Thankful People

We are an enthusiastic bunch where I come from, and that means taking advantage of every opportunity to celebrate any good thing that comes along. We start hanging colored lights before Halloween and resist taking them down till after Valentine’s and we’re perfectly willing to put up banners and flags and balloons for anything in between.

I suppose one explanation for this party-people-type behavior is that we really, truly, love to gather, and play, and sing, and dance, and nibble, and feast for a monumental day. . . or for no reason at all.

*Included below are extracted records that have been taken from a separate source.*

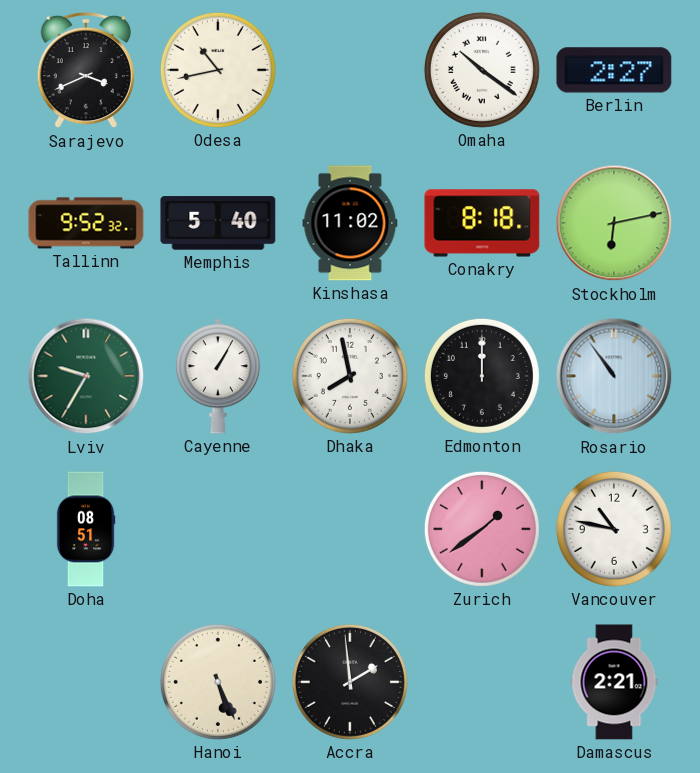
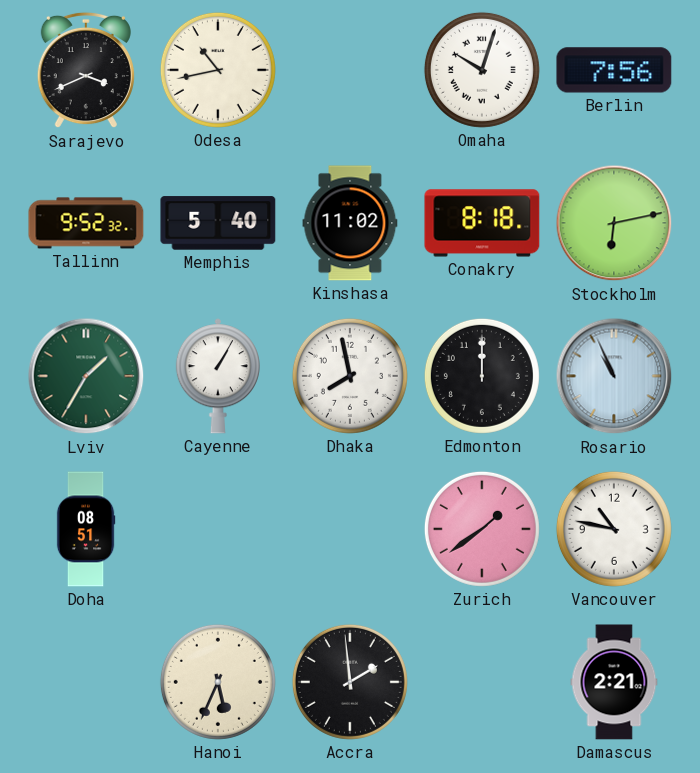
Omaha: 10:21 -> 10:03
Berlin: 2:27 -> 7:56
Lviv: 9:35 -> 1:35
Rosario: 10:54 -> 10:56
Hanoi: 5:26 -> 5:34
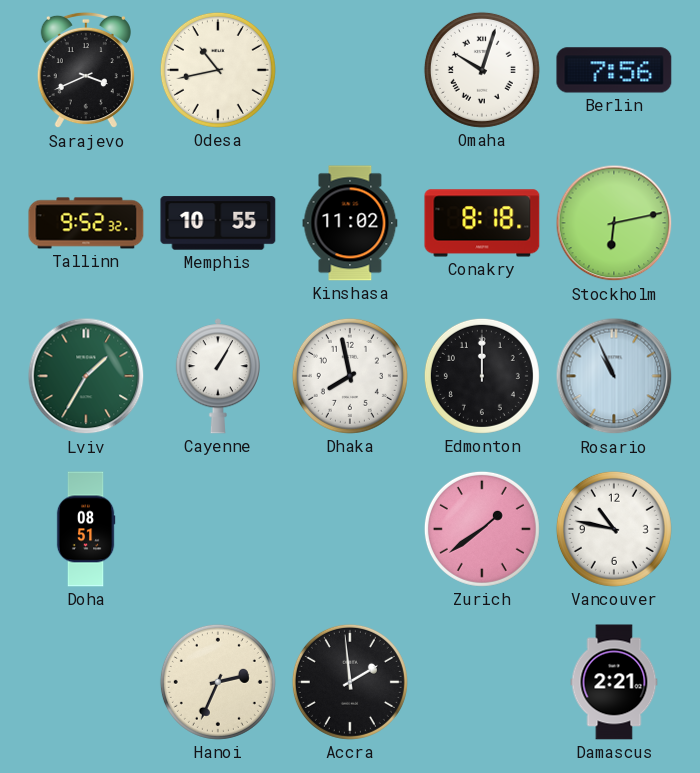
Memphis: 5:40 -> 10:55
Hanoi: 5:34 -> 2:34
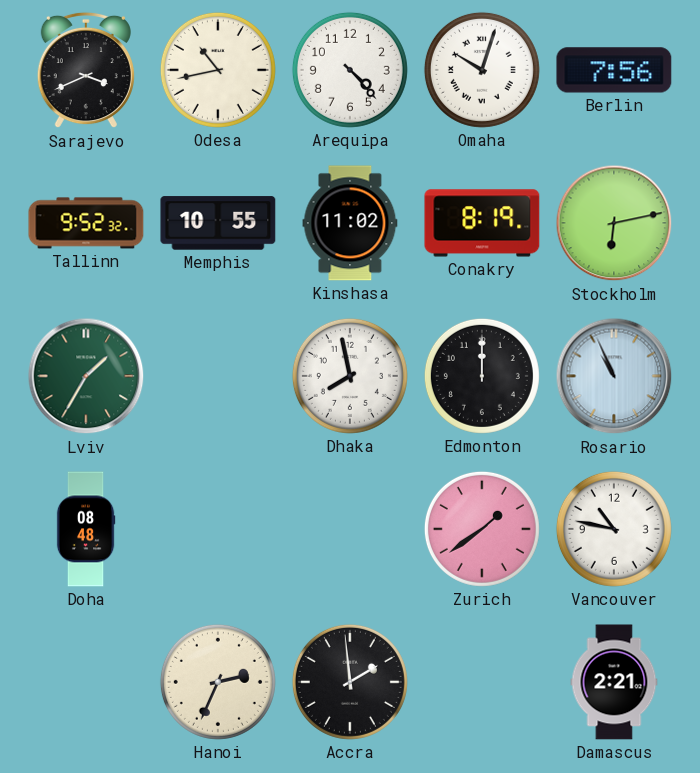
Arequipa: none -> 4:23
Conakry: 8:18 -> 8:19
Cayenne: 1:05 -> none
Doha: 08:51 -> 08:48
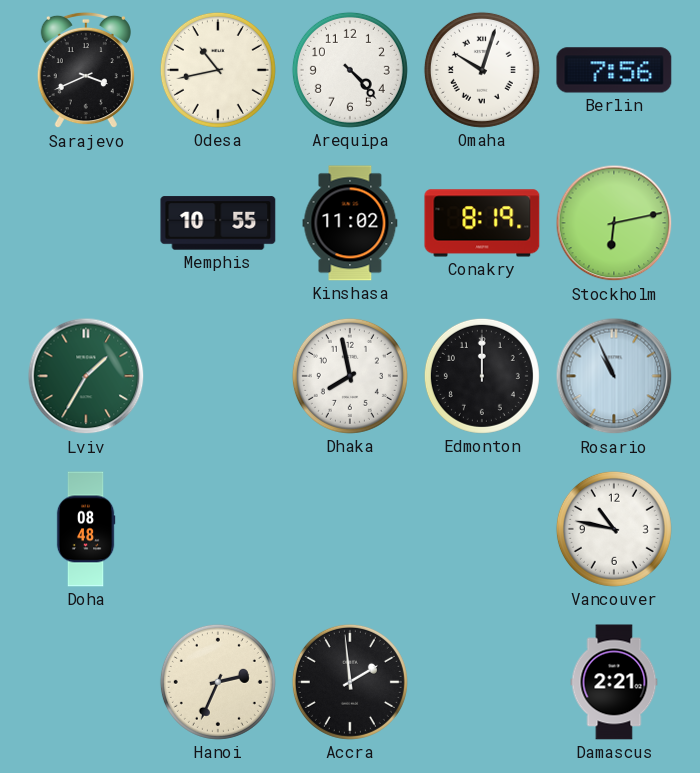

But even coming from the original “Whobilation,” place, I’ve noticed a strange thing. People everywhere–not just here–are starting the festivities way earlier than ever before. Now don’t get me wrong. I love that I can turn on the radio, right now and find just as much Christmas music as I want. I enjoy the lights coming on all over the neighborhood, and I even get a kick out of Christmas ads on the radio.  But…

…what happened to Thanksgiving?

I’m not actually ready to skip it, even in the mad furry to get to Christmas cheer.

I want this time to feel grateful. I need it, because it makes me a better person…or at least it keeps me trying to be. I want to remember the things that really matter…and be grateful for them–always.

So, I may put up my lights before the next storm. And I may play my Grinch cd before we make all that stuffing. And I may move the nativity box a bit closer to the garage door. But I utterly refuse to submerge myself in the “magic of Christmas”– until I’ve filled my cup to the brim with pilgrims and leaves and cornbread and turkey…and the joy of giving thanks, for all of it.


“The Pilgrims made seven times more graves than huts. No Americans have been more impoverished than these who, nevertheless, set aside a day of thanksgiving.”